THE CHAIRPERSON of the Health Market Inquiry, Judge Sandile Ngcobo, addresses the Competition Commission’s media briefing on the release of the inquiry’s report earlier this week. Karen Sandison African News Agency (ANA)
Almost six years after the Health Market Inquiry was instituted, the Competition Commission has finally submitted its report to the Trade and Industry Minister.

The commission has concluded that private healthcare is plagued by high and rising costs of medical cover, significant over-utilisation without a demonstrative improvement in health outcomes - and a “milking of the system” due to a lack of controls by the Department of Health.

It says the department has not reined in the private sector, hasn’t used existing powers to manage the market, failed to ensure regular reviews, and not held regulators, such as the Health Professions Council of SA and the Council for Medical Schemes, sufficiently responsible, which has enabled “uncompetitive and inefficient behaviours within the sector”.

Viewed as a lead-in for the establishment of the National Health Insurance (NHI), the report has identified features in the market preventing, restricting or distorting competition, including “highly concentrated funders and facilities markets, disempowered and uninformed consumers, a general absence of value-based purchasing, and practitioners who are subject to little regulation and failures of accountability at many levels”.

The commission says a more competitive private healthcare market is essential to lowering costs, giving consumers better value for money, and promoting innovation. And with the state due to become a purchaser of services from the sector, interventions such as the establishment of a supply-side regulator, which will regulate health facilities and practitioners, pricing, and service monitoring; a standardised single obligatory benefit package; a risk adjustment mechanism and a system to increase transparency on health outcomes are essential to greater competition and efficiency.

The panel notes: “We are concerned that although the National Health Act was enacted 16 years ago, its key provisions - in particular, those relating to the licensing of facilities, reference lists, the creation and publication of a national database on financing and pricing of healthcare goods and services - have not yet been implemented.”

Regarding the medical scheme industry, the panel has called on the commission to review its approach to mergers to address high levels of concentration and provide guidance to practitioner associations. It says since 2000, the scheme market has experienced significant consolidation, with the total number of schemes decreasing from 163 to 81 in 2017.

The panel also flagged unintended supply-side consequences of prescribed minimum benefits (PMBs). It said that while having had a positive impact in giving members a minimum level of coverage, PMBs have affected competition and contributed to “undesirable market outcomes”, with patients unnecessarily admitted to hospitals in order to qualify for treatment. It says the PMB structure has not been meaningfully reviewed since introduction almost 15 years ago - despite a legal obligation to do so every two years.
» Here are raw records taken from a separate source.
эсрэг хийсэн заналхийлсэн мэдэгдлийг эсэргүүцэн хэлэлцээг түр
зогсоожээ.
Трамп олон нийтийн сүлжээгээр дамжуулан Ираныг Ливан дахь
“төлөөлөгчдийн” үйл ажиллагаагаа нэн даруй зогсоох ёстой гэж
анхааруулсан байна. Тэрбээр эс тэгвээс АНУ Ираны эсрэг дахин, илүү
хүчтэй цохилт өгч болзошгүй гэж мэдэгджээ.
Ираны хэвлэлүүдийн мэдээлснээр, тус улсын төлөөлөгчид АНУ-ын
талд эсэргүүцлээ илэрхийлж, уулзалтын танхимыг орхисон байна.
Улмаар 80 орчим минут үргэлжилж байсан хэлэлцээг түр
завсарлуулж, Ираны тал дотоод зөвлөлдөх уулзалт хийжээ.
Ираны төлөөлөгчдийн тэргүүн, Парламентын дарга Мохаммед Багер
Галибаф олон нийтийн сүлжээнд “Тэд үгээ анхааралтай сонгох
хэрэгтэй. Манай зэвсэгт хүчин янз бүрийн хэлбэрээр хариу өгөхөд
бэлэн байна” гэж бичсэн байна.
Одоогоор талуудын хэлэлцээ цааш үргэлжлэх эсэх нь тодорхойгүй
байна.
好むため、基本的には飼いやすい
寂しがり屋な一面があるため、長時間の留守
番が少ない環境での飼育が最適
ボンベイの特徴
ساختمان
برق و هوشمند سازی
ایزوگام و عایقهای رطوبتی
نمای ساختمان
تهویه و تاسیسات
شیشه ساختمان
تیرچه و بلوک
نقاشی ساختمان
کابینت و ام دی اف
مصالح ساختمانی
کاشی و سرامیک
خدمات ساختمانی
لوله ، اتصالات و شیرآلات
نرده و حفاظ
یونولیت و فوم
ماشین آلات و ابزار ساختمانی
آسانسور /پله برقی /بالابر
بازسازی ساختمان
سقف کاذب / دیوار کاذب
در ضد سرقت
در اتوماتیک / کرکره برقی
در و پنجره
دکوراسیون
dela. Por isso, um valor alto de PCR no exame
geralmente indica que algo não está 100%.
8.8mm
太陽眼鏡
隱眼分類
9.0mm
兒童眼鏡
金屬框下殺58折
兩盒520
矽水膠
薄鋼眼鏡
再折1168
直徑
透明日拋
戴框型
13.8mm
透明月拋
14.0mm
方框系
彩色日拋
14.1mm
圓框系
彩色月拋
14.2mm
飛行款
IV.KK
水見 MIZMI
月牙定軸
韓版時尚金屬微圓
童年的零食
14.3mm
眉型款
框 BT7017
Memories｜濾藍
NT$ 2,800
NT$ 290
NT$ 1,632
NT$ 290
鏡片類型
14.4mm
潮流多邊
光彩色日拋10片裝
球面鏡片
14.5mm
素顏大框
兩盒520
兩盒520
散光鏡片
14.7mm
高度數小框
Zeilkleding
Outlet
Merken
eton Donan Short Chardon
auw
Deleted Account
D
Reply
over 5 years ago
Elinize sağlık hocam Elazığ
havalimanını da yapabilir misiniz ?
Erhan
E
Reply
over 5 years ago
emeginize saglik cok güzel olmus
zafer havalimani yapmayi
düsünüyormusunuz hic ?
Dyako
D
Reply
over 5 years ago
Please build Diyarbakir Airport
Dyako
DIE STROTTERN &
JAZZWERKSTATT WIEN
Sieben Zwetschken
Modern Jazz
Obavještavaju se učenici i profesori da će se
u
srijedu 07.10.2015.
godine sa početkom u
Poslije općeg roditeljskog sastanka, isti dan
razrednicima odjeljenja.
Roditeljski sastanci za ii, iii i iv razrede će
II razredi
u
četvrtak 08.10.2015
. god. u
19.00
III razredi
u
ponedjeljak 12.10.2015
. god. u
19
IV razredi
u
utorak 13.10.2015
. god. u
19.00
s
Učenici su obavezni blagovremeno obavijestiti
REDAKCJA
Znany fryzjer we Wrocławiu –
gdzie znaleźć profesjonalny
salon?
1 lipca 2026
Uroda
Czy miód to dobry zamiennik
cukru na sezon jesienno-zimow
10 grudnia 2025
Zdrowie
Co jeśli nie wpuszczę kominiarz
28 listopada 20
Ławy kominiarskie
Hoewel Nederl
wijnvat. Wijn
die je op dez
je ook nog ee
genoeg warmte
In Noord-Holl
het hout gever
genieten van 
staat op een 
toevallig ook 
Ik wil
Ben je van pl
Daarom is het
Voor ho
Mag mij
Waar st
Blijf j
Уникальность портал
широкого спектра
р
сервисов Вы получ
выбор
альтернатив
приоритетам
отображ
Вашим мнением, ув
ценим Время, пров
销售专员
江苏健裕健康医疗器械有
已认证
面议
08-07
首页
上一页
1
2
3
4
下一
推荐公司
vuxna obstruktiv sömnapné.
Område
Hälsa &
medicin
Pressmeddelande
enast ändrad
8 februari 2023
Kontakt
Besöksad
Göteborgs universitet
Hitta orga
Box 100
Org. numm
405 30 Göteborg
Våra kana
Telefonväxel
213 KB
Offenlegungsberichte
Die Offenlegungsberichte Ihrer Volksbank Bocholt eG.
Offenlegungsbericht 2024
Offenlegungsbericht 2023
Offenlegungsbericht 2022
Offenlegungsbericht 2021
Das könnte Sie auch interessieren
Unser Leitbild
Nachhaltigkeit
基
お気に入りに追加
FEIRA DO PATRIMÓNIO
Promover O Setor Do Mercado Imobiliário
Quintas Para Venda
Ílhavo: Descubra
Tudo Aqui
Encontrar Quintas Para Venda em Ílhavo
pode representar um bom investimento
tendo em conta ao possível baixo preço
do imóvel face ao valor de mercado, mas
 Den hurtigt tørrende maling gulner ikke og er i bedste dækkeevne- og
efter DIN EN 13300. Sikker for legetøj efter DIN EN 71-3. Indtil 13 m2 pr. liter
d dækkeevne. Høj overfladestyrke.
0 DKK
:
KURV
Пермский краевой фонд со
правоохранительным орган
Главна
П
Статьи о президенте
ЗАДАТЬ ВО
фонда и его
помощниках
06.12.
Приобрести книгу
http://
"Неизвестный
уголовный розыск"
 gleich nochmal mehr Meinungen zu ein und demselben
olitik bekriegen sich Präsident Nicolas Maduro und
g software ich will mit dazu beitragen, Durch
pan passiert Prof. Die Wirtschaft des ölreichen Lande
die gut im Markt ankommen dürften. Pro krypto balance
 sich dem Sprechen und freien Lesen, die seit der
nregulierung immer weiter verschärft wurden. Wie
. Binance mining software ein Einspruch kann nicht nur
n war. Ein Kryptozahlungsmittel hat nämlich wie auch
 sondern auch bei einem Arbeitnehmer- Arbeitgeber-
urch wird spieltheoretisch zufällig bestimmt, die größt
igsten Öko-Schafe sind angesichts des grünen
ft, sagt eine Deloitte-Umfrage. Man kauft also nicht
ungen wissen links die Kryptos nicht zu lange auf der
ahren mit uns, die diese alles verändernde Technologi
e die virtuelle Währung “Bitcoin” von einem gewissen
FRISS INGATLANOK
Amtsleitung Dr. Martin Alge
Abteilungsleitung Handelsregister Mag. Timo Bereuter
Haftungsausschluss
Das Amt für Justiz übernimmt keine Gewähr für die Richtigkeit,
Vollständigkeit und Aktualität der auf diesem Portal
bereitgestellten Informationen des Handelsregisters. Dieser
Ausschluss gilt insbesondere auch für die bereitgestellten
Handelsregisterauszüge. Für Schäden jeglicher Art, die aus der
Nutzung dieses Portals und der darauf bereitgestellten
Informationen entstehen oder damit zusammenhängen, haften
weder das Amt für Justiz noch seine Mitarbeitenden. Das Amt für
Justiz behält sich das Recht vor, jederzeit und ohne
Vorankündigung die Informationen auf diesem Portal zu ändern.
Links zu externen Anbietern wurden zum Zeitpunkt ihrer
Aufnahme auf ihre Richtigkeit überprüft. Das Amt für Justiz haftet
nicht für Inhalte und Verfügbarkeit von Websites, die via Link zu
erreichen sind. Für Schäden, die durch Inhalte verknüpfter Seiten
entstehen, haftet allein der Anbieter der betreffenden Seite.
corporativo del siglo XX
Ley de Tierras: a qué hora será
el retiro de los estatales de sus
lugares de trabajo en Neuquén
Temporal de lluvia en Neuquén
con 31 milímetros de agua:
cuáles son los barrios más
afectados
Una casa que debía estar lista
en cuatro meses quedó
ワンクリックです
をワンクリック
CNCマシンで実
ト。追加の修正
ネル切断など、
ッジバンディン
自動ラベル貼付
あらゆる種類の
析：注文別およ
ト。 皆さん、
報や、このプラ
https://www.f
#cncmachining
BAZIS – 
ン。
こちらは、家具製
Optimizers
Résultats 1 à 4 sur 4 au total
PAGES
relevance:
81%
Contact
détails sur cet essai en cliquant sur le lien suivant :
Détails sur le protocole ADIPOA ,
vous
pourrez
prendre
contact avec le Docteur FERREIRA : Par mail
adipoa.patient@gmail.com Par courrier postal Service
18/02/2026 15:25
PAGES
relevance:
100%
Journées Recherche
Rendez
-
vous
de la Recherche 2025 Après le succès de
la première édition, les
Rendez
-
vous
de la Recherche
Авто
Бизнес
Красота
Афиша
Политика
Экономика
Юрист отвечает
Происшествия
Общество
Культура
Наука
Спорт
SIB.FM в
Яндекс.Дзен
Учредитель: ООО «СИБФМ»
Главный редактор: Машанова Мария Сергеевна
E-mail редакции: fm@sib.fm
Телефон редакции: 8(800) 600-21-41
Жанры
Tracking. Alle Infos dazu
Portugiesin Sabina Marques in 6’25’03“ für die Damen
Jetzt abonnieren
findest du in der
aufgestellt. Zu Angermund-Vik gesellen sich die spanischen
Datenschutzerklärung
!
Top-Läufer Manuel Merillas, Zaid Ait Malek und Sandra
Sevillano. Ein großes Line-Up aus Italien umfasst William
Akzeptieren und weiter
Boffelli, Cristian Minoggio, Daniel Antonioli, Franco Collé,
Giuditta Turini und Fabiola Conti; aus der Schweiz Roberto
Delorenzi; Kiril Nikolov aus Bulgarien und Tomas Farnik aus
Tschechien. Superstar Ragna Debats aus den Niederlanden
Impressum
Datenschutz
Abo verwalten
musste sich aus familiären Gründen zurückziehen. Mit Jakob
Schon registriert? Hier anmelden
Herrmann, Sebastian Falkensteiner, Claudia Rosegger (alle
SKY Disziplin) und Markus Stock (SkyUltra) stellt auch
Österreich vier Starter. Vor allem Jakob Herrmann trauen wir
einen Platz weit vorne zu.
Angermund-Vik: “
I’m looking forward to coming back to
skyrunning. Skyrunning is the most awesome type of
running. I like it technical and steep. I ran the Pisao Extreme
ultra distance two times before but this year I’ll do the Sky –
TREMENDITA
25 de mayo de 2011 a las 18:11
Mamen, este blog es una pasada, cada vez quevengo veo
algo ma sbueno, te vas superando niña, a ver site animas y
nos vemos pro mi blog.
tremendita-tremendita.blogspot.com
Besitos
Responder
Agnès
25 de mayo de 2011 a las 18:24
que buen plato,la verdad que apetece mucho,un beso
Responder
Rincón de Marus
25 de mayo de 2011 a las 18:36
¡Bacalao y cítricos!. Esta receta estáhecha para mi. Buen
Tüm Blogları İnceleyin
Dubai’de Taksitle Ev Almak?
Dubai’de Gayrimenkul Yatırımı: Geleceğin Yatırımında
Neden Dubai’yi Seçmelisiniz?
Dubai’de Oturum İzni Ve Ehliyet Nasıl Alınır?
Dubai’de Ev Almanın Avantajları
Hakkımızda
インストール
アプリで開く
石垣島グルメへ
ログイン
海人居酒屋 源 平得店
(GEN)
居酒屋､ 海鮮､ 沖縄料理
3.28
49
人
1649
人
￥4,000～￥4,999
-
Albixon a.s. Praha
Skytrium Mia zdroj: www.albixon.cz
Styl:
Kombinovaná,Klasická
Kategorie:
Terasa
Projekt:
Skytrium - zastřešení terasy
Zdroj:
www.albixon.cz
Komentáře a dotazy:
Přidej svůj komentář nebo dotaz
The Council for Medical Schemes is currently reviewing the PMBs.

Inquiry panel member Dr Lungiswa Nkonki says the investigation looked into why medical scheme premium increases were above Consumer Price Index inflation. “Industry players said it was age, disease burden, the cost of technology, increasing demand for medicines, and incomplete regulatory framework. The high costs can be explained by age and burden of disease, but a huge portion cannot be explained. We believe the driving cost is supply-induced demand, inappropriate care or excessive utilisation.”

She says once Parliament has adopted the report, the commission will begin talks with the health department and other regulators. With the amendments to the Competition Act this year, their recommendations are binding and enforceable. But it’s a phased process, likely to be completed over five years.

Nkonki says the panel found high concentration levels in the market. “Both Netcare and Mediclinic say we used outdated data, which is simply not true. They say there are other entrants in the market, and that it is moderately concentrated (which we found in last year’s preliminary report). We then worked on updated data, which showed it is still highly concentrated compared to international standards.”

The panel also flagged the role of medical scheme brokers: they found brokers rarely communicate with clients, despite earning monthly commissions of 3 percent plus VAT on members’ contributions. And yet - when consumers approach schemes directly, that commission isn’t applied, so they’re subsidising broker fees for other members.

“Brokers are paid by the scheme: consumers don’t know they are paying for this. This is inappropriate. Brokers are earning and interest is aligned with their administrators, not members. We propose an opt-in system where they decide to use a broker - if not, they should pay less.”

Public health-sector problems have received widespread attention, but Nkonki says this is the first process that has been evidence-based about the issues in the private sector.

“We have found high and rising costs. The recommendations will reduce costs and prices in the private sector, allowing the NHI to purchase services at a reasonable rate. Commissioner Tembinkosi Bonakele said the NHI needs competent negotiators. Other state-owned entities are single purchasers but haven’t been able to get lower rates. The NHI needs a private sector context where competition is effective.”